Records provided:

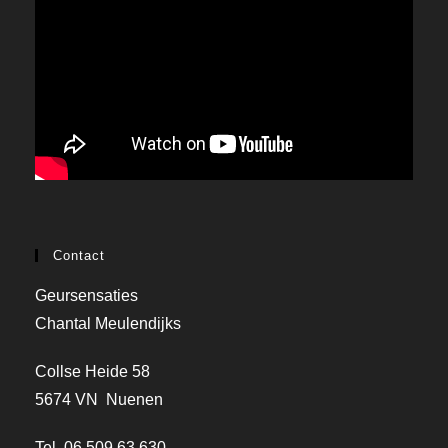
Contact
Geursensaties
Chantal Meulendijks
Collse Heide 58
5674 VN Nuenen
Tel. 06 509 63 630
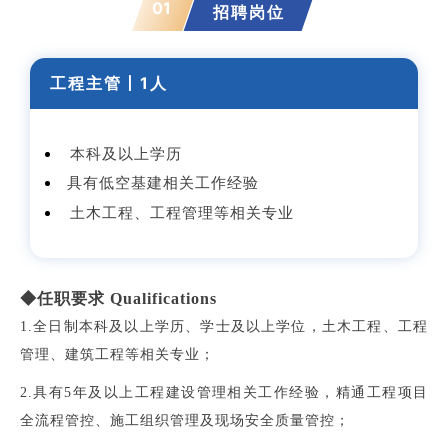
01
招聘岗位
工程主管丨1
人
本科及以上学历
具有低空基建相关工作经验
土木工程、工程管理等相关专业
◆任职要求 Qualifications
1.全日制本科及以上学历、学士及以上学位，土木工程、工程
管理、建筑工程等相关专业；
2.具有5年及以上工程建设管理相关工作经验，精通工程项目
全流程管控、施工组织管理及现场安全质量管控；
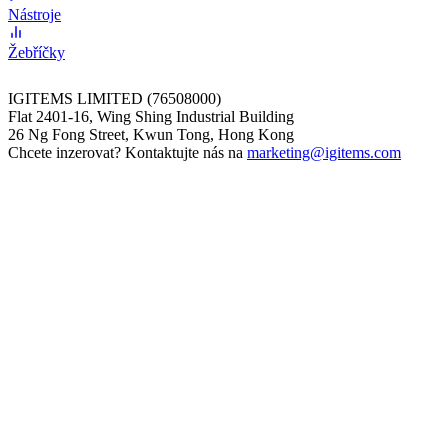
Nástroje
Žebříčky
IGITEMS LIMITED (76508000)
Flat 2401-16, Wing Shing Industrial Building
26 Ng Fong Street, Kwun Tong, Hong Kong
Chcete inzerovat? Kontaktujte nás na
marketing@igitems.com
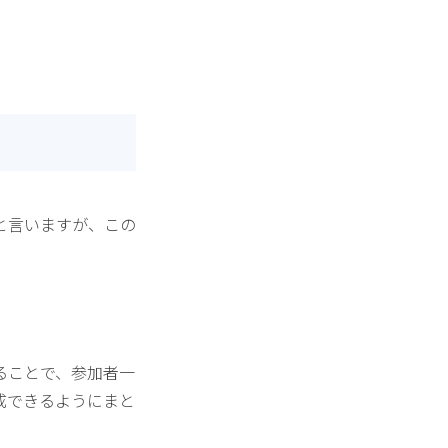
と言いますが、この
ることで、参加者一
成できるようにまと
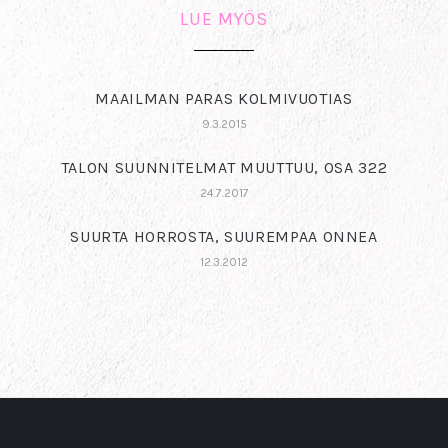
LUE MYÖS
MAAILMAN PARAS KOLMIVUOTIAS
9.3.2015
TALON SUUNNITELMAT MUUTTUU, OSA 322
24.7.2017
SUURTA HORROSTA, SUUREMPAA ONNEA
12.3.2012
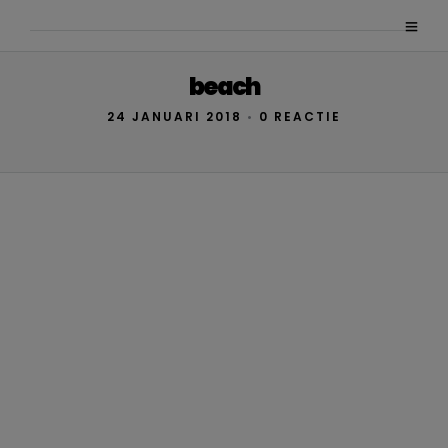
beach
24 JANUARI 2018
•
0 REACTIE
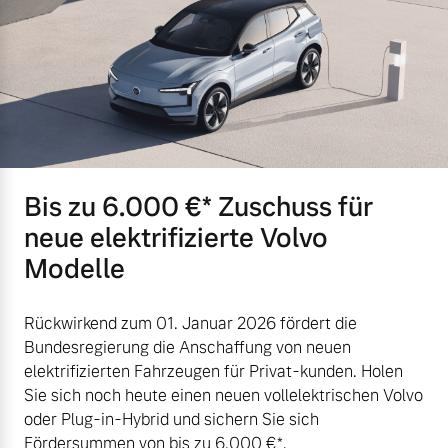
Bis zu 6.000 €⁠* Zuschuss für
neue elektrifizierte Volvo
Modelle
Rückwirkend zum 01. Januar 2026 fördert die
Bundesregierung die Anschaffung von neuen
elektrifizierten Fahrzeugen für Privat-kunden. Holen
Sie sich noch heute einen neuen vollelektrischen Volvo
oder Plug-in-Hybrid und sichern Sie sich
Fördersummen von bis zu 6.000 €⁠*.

Request: Copy the text lines from all of the rows above without changing anything, and leave the pictures out of your answer.

Exercise result:
Contact
Geursensaties
Chantal Meulendijks
Collse Heide 58
5674 VN Nuenen
Tel. 06 509 63 630
01
招聘岗位
工程主管丨1
人
本科及以上学历
具有低空基建相关工作经验
土木工程、工程管理等相关专业
◆任职要求 Qualifications
1.全日制本科及以上学历、学士及以上学位，土木工程、工程
管理、建筑工程等相关专业；
2.具有5年及以上工程建设管理相关工作经验，精通工程项目
全流程管控、施工组织管理及现场安全质量管控；
Nástroje
Žebříčky
IGITEMS LIMITED (76508000)
Flat 2401-16, Wing Shing Industrial Building
26 Ng Fong Street, Kwun Tong, Hong Kong
Chcete inzerovat? Kontaktujte nás na
marketing@igitems.com
と言いますが、この
ることで、参加者一
成できるようにまと
LUE MYÖS
MAAILMAN PARAS KOLMIVUOTIAS
9.3.2015
TALON SUUNNITELMAT MUUTTUU, OSA 322
24.7.2017
SUURTA HORROSTA, SUUREMPAA ONNEA
12.3.2012
beach
24 JANUARI 2018
•
0 REACTIE
Bis zu 6.000 €⁠* Zuschuss für
neue elektrifizierte Volvo
Modelle
Rückwirkend zum 01. Januar 2026 fördert die
Bundesregierung die Anschaffung von neuen
elektrifizierten Fahrzeugen für Privat-kunden. Holen
Sie sich noch heute einen neuen vollelektrischen Volvo
oder Plug-in-Hybrid und sichern Sie sich
Fördersummen von bis zu 6.000 €⁠*.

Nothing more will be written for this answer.